Mr Pollard said the inadequate treatment Emma received played a part in her death from septicaemia at Tameside Hospital in Greater Manchester.

He added: ‘If the observations had been performed more accurately and the treatment had been instigated at an earlier stage, the likelihood is that Emma would have survived.’

Last night her parents, Mr Stones and his wife Tracy Futcher, 42, said they were considering legal action against the hospital.

They added: ‘Something has to be wrong if this can happen in an NHS hospital. We insist that lessons are learned for the wider NHS as well as Tameside and that people are held to account.

‘Emma was a lovely girl who we all loved very much.
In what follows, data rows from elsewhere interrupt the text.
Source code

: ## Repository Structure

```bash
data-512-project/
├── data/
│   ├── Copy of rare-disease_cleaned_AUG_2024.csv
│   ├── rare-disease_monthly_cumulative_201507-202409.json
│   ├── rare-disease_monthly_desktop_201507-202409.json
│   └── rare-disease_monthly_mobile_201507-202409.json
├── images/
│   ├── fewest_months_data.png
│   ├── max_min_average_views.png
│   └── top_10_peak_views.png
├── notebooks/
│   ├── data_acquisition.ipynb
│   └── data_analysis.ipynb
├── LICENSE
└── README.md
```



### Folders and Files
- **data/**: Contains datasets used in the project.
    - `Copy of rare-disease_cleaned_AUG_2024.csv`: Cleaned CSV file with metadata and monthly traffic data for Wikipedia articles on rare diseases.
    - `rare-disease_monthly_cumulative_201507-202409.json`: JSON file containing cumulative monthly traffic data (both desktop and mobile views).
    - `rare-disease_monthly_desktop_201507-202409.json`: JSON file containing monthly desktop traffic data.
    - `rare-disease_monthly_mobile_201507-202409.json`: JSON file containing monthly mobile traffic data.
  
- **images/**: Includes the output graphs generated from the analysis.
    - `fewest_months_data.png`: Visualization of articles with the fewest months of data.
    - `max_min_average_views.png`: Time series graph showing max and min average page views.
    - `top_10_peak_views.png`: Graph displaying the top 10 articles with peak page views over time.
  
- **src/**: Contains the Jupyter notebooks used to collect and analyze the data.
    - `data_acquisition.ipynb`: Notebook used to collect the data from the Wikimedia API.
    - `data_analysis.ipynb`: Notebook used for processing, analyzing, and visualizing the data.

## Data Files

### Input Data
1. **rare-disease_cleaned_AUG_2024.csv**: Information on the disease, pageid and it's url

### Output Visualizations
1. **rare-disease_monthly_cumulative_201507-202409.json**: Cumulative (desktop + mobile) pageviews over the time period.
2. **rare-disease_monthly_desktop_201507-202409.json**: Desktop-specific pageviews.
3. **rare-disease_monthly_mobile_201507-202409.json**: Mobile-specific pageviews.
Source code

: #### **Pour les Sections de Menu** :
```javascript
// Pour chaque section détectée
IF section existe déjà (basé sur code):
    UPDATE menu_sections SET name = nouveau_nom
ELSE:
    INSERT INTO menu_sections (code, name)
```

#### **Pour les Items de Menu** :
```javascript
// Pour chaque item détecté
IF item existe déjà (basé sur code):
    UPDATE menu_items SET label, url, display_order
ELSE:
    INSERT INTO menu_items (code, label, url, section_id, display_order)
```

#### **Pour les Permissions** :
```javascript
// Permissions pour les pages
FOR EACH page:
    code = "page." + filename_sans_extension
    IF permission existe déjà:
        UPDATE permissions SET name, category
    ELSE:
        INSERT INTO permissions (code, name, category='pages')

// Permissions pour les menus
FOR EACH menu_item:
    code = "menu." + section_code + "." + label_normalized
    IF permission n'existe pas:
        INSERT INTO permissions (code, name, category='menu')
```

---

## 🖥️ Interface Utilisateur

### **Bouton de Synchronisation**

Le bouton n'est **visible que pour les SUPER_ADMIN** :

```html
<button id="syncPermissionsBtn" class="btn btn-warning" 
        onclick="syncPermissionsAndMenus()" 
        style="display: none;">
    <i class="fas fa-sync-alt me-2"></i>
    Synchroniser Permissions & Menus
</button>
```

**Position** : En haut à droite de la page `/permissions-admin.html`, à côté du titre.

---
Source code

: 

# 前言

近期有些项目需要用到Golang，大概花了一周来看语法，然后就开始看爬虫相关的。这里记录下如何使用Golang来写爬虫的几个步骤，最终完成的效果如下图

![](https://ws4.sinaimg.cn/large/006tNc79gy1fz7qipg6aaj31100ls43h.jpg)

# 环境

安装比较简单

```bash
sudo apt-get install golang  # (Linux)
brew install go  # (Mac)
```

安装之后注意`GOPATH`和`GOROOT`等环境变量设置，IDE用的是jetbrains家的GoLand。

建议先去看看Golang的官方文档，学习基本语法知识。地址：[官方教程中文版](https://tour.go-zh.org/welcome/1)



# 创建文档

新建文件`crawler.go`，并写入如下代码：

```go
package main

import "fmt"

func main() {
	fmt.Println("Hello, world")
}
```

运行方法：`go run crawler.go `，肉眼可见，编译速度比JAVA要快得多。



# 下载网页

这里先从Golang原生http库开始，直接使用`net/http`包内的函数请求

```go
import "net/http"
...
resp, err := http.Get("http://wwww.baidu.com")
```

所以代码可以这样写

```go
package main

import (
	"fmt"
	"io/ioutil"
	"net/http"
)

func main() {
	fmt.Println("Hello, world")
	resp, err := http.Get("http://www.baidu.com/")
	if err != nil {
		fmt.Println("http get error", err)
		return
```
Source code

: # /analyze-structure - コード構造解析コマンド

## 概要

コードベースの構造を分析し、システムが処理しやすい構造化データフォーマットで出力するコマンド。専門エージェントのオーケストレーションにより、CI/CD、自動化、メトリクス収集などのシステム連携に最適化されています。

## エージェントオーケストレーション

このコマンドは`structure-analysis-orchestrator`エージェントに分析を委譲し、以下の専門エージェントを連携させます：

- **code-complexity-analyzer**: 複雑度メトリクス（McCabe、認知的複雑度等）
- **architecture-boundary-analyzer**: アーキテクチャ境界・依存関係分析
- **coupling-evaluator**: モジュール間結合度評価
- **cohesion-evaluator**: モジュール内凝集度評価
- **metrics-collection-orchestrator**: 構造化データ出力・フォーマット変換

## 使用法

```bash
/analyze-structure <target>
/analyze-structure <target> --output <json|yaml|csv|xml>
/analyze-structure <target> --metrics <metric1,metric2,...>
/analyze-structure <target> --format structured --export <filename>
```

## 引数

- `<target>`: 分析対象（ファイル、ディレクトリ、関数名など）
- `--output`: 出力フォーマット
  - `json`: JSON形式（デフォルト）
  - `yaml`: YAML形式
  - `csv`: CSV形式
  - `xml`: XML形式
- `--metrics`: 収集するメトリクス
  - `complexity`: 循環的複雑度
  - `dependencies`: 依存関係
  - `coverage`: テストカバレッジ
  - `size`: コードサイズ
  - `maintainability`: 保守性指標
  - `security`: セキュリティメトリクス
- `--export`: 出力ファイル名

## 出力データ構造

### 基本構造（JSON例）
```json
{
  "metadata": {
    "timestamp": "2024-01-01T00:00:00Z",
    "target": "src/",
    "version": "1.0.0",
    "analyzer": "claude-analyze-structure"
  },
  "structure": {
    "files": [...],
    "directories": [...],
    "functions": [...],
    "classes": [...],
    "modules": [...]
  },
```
She deserved much better care than what she actually received.

'No child should be neglected in the way that Emma was, let alone a child with a mental handicap like Emma.’

The schoolgirl, who lived with her parents and twin sister Christina in Dukinfield, Greater Manchester, was taken to hospital on February 6, 2011, suffering from flu-like symptoms.

But hospital staff failed to diagnose a bacterial infection because they were too busy to carry out basic blood tests and neglected to check on her properly.

The hearing was told how Emma’s blood pressure was never taken as it should have been under hospital policy.

A team of three nurses failed to monitor her regularly throughout the night – she should have been observed every four hours.

Emma’s father said that when they arrived at the hospital at 8.30am after being called there by staff, a doctor said: ‘Emma’s heart has just stopped, she has just died.’

But Mr Stones, who was Emma’s full-time carer, said she was already ‘stiff as a board’.

The coroner told them at the inquest in Stockport that nurses’ evidence suggested their daughter could have been dead or dying as early as 4.30am.

Tariq Mahmood, medical director at Tameside Hospital, said: ‘We acknowledge that the standard of care which we gave Emma was not acceptable.’

Mr Pollard recorded a narrative verdict.